S. apsteinii is unusual in that it bears two types of coccoliths; the plate-like muroliths and the vase-shaped lopadoliths61. To assess potential changes in coccolith morphology under different treatments, samples for scanning electron microscopy (SEM) were filtered onto NucleoporeTM polycarbonate membrane filters (25 mm diameter, 0.8 μm pore size) and air-dried at room temperature over 12 hours. Samples were then stored in a desiccator until analysis. Samples were mounted onto metallic stubs using sticky tabs and sputter-coated with gold before being visualized using a ZEISS EVO/LS15 scanning electron microscope. For each treatment 80–100 cells were examined and the number of muroliths and lopadoliths per cell, average of murolith and lopadolith length and width per cell, and the ratio of muroliths to lopadoliths were recorded.
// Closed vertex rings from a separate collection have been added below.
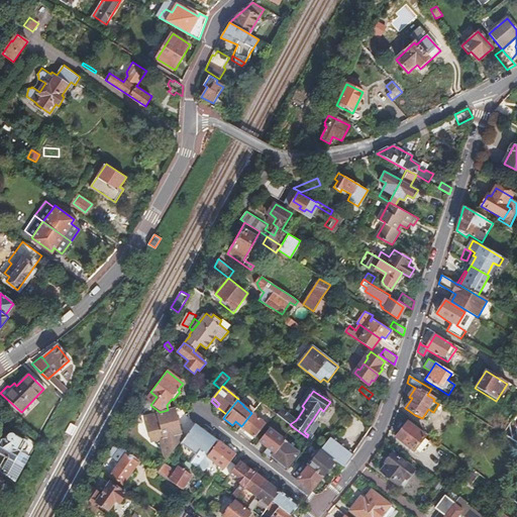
[(173,450),(185,434),(179,427),(179,424),(180,424),(179,417),(177,417),(175,411),(158,416),(146,418),(152,441),(162,439),(165,461),(173,450)]
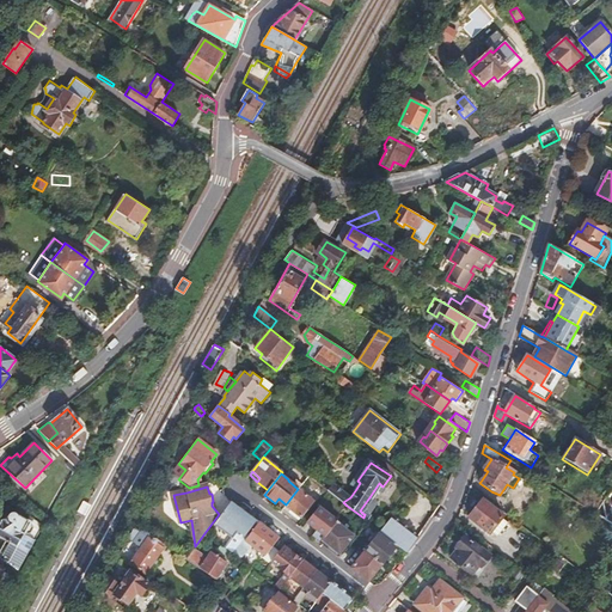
[(313,501),(298,489),(286,505),(285,506),(289,510),(288,513),(298,521),(313,501)]
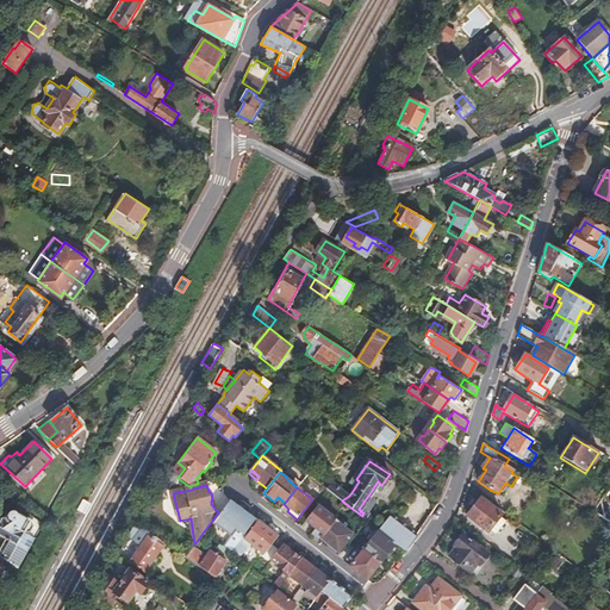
[(368,497),(368,496),(359,509),(362,512),(368,505),(368,504),(369,503),(369,500),(369,499),(369,498),(368,497)]
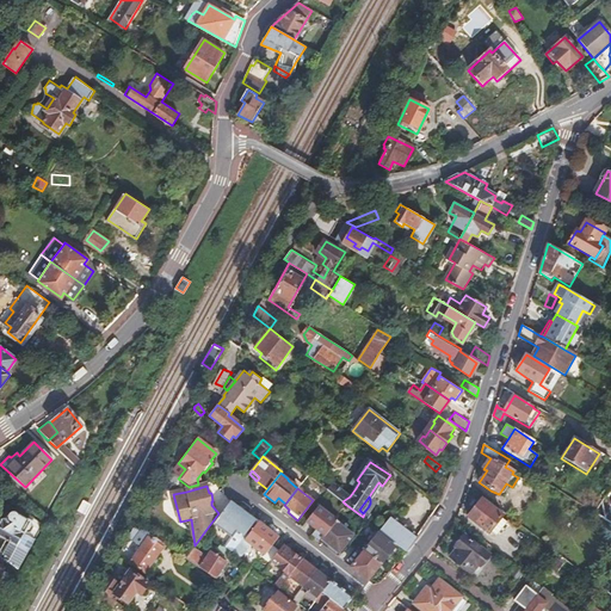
[(482,500),(468,518),(488,534),(491,531),(497,536),(507,523),(501,518),(503,516),(482,500)]
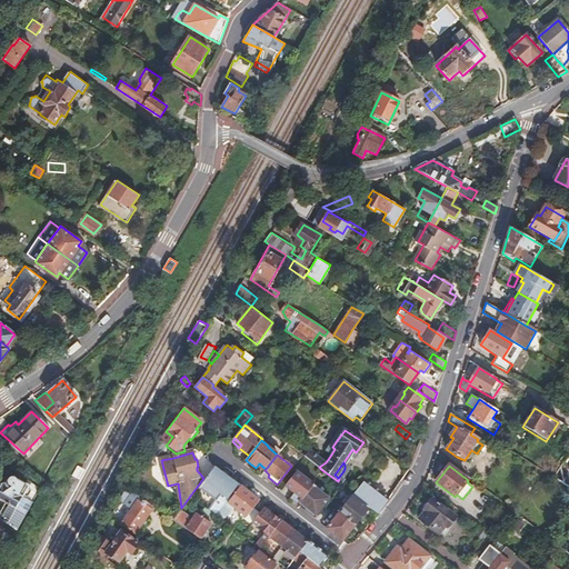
[(215,468),(200,486),(201,490),(216,501),(209,509),(216,515),(227,501),(239,486),(216,468),(215,468)]
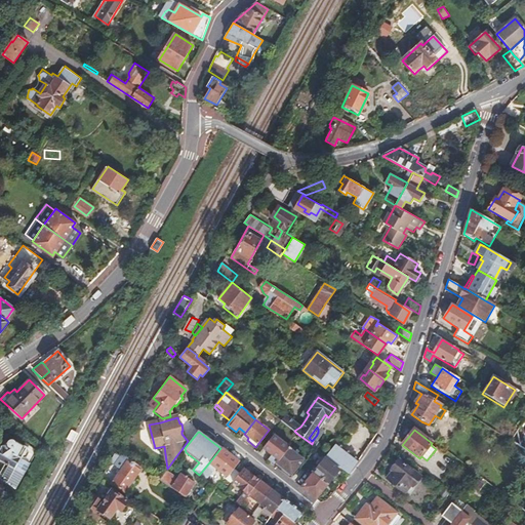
[(272,465),(277,459),(276,458),(289,442),(277,432),(263,449),(271,455),(267,460),(272,465)]
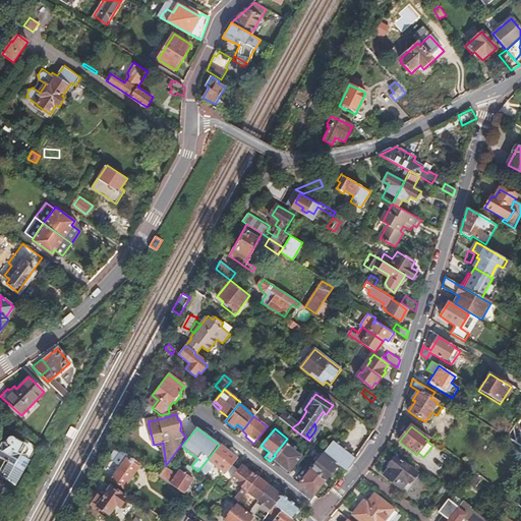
[(0,473),(4,475),(2,478),(4,479),(13,487),(26,463),(19,459),(22,459),(26,451),(23,449),(24,447),(14,442),(13,443),(13,442),(11,442),(10,441),(8,442),(7,443),(6,442),(1,445),(0,444),(0,459),(3,462),(0,467),(0,473)]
Due to time constraints, only a sub-set of treatments could be examined. These were; 100, 400 and 2000 μatm f CO2 at 50 and 515 μmol photons m−2 s−1 and 100, 200, 400 and 2000 μatm at 100 μmol photons m−2 s−1 of PAR. Comparisons between treatments were made using a Kruskal-Wallis ANOVA with an alpha level of significance of 0.05. The Kruskall-Wallis ANOVA was chosen firstly to avoid an inflated Type I error rate which can occur if making multiple comparisons between groups, and secondly to account for the slight non-normal distribution of the SEM data. The mass of PIC per coccolith was calculated by dividing PIC quota per cell by the total number of liths (muroliths + lopadoliths) for each treatment. Patterns in PIC per coccolith were tested using a linear regression with an alpha of significance of 0.05. Linear regressions were chosen for the reasons explained in Section ‘Cell densities and particulate and dissolved carbon’ above.